Given The Observer's excellent investigative journalism in shredding the Clinton Administration's claims that the al-Shifa medicines factory in Khartoum was in some way involved with chemical weapons , it is disappointing to see that Ms Flint's article contained similarly sensationalist and unproven allegations of the use of chemical weapons in contested areas of Sudan. The sum of her evidence is that the SPLA said that a pig fell down a crater and died. One would have expected somewhat more professionalism from a newspaper of record such as The Observer.

Such claims were independently scientifically investigated by the United Nations in 1999 and found to be baseless. On 17 October 1999, the United Nations revealed that several tests conducted by the laboratories of the internationally-renowned Center for Disease Control in Atlanta on medical samples taken by Operation Lifeline Sudan staff in areas in which chemical weapons were said to have been used "indicated no evidence of exposure to chemicals". The British Government, no supporter of Khartoum, also confirmed that tests "indicated no evidence of exposure to chemicals."

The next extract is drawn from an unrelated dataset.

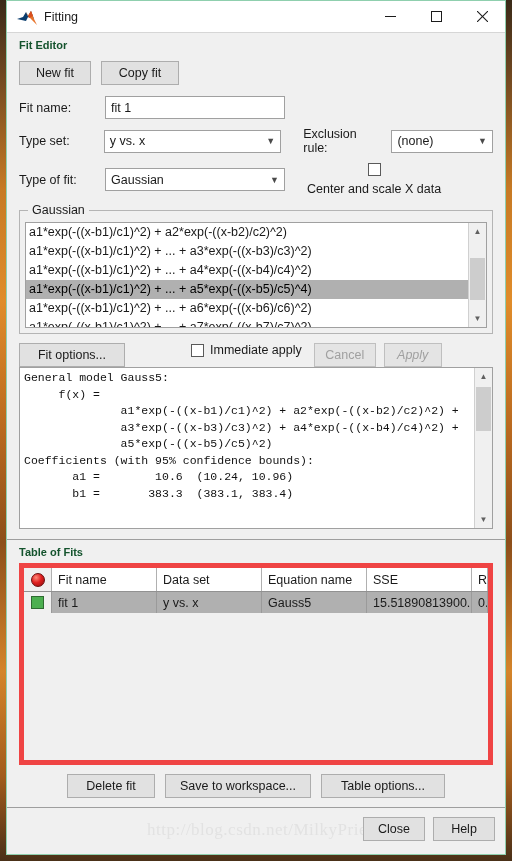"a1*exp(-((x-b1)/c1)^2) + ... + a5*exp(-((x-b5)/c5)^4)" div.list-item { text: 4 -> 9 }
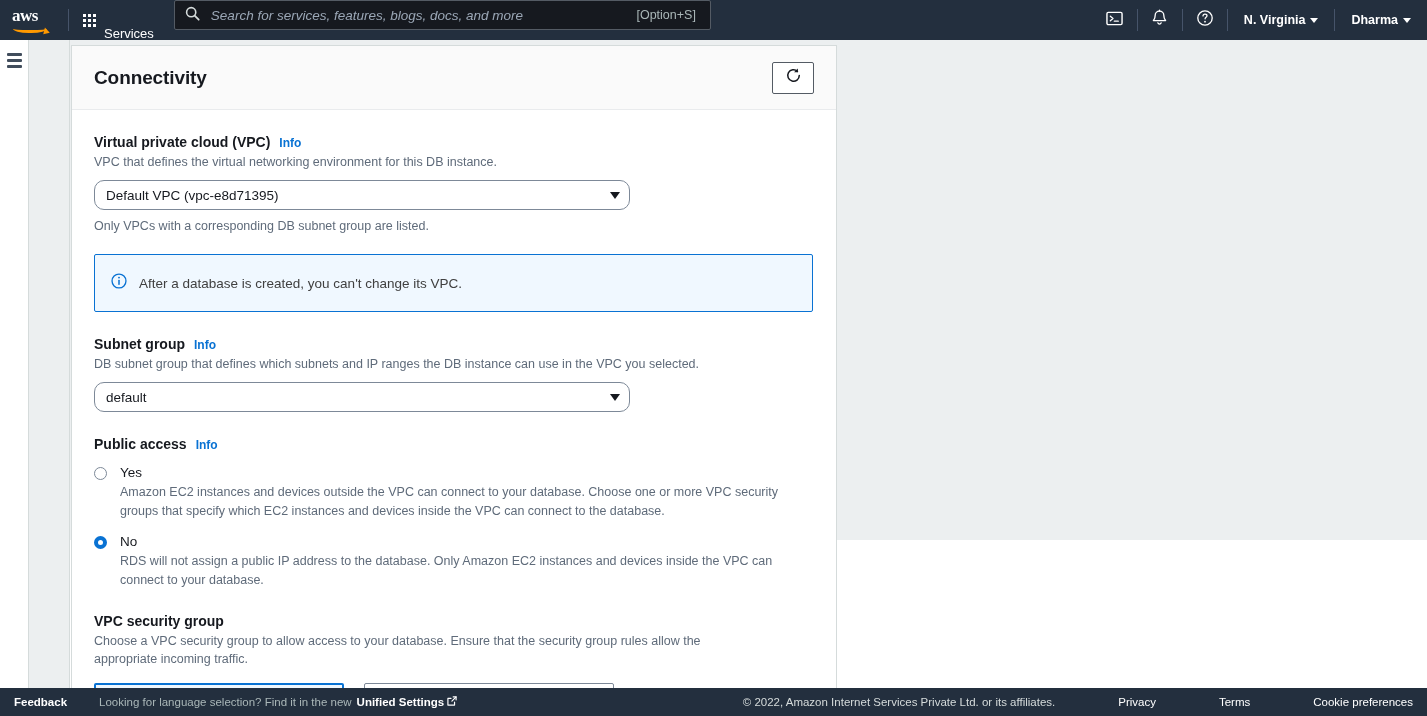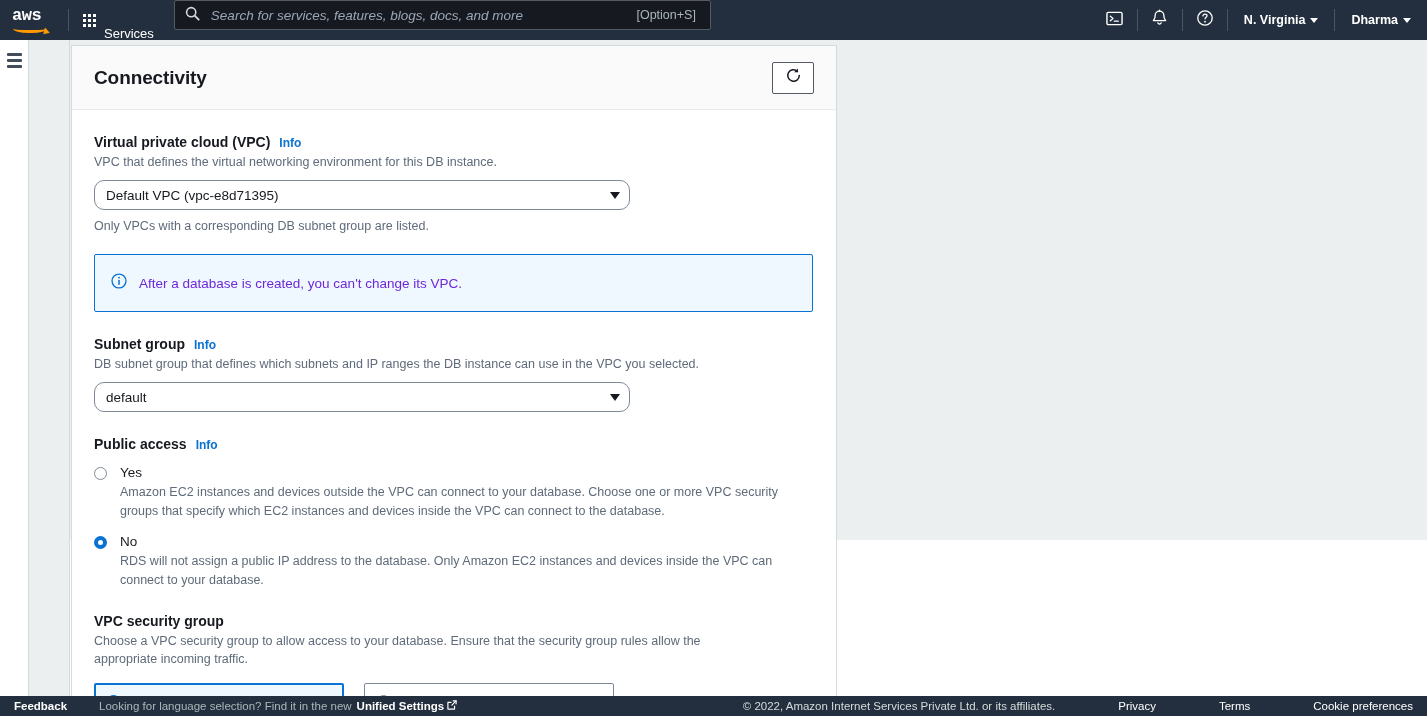"aws" .aws-logo .aws-word { font-family: Liberation Mono, monospace -> Liberation Serif, serif }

It has to be said that allegations of involvement in weapons of mass destruction are amongst the most serious that can be levelled at any government. Echoing sensationalistic allegations such as the use of chemical weapons against any target, and particularly civilians, carries with it a responsibility. Repeating second or third hand rumours about weapons of mass destruction in Sudan has to be approached with particular caution given the al-Shifa incident, an incident which was obviously the result of similarly unfounded allegations.

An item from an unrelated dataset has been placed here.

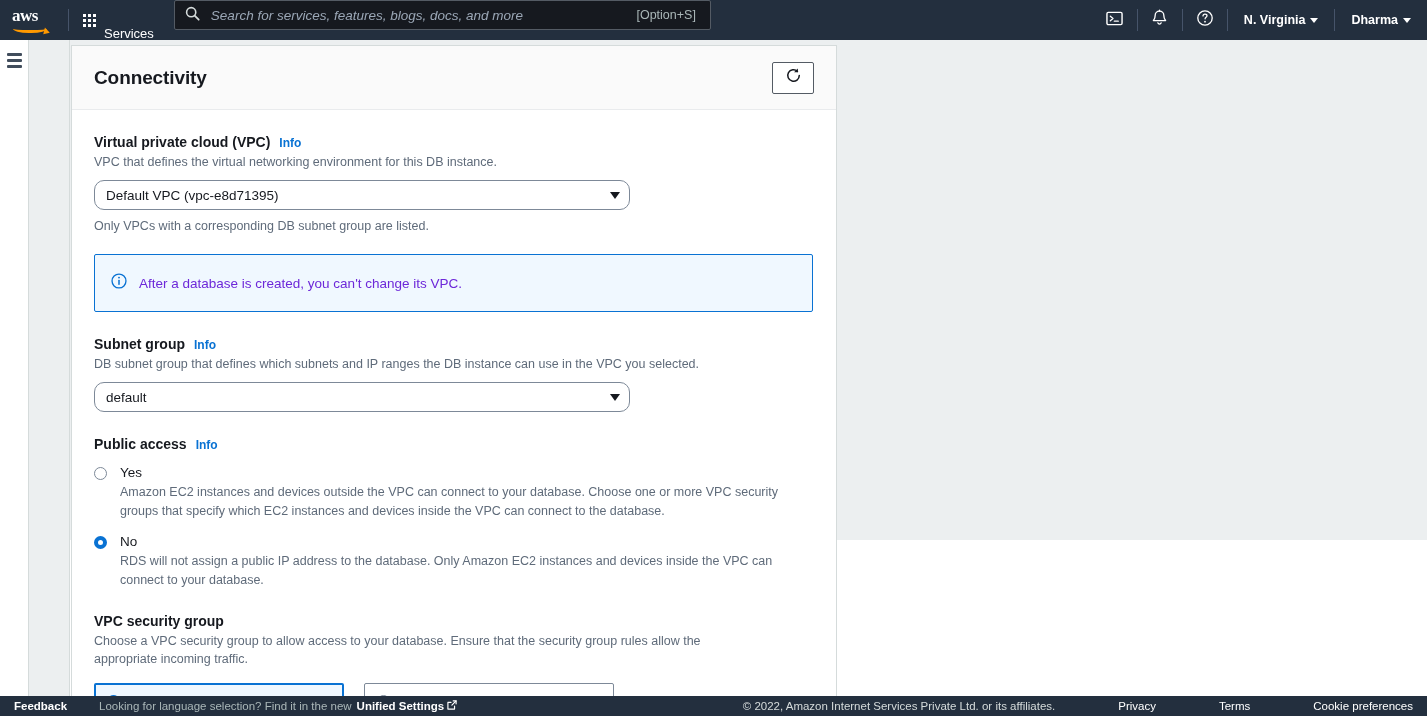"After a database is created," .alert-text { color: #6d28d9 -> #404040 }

Ms Flint's reliance on SPLA sources for her claims should also be seen in the light of comments made by the SPLA executive member, Dr Nyaba. Nyaba placed what he termed the SPLA's "sub-culture of lies, misinformation, cheap propaganda and exhibitionism" very much on record:

Much of what filtered out of the SPLM/A propaganda machinery.was about 90% disinformation or things concerned with the military combat..

Julie Flint's objectivity with regard to Sudan is questionable. She has been a frequent visitor to SPLA-controlled areas. The Observer should perhaps have chosen those who write articles on Sudan with a bit more caution. A succession of visitors to rebel areas have been misled by the SPLA. The Canadian government and American media have placed on record the SPLA's capacity for such deceit. For whatever reason this article by the The Observer has unquestioningly echoed rebel propaganda projections. This in turn makes it all the more difficult for the international community to assess the reality of the Sudanese situation, further distorting international perceptions of the conflict.

It has been frequently stated that the truth is also one of the first casualties of war. It behoves all journalists dealing with the sort of civil war that has been raging in Sudan since 1955 to approach the partisan claims of either side with a degree of caution. Coverage of all civil wars, and particularly one as complex as the Sudanese conflict, should be accurate and objective. It is sadly all too obvious that The Observer's article was neither.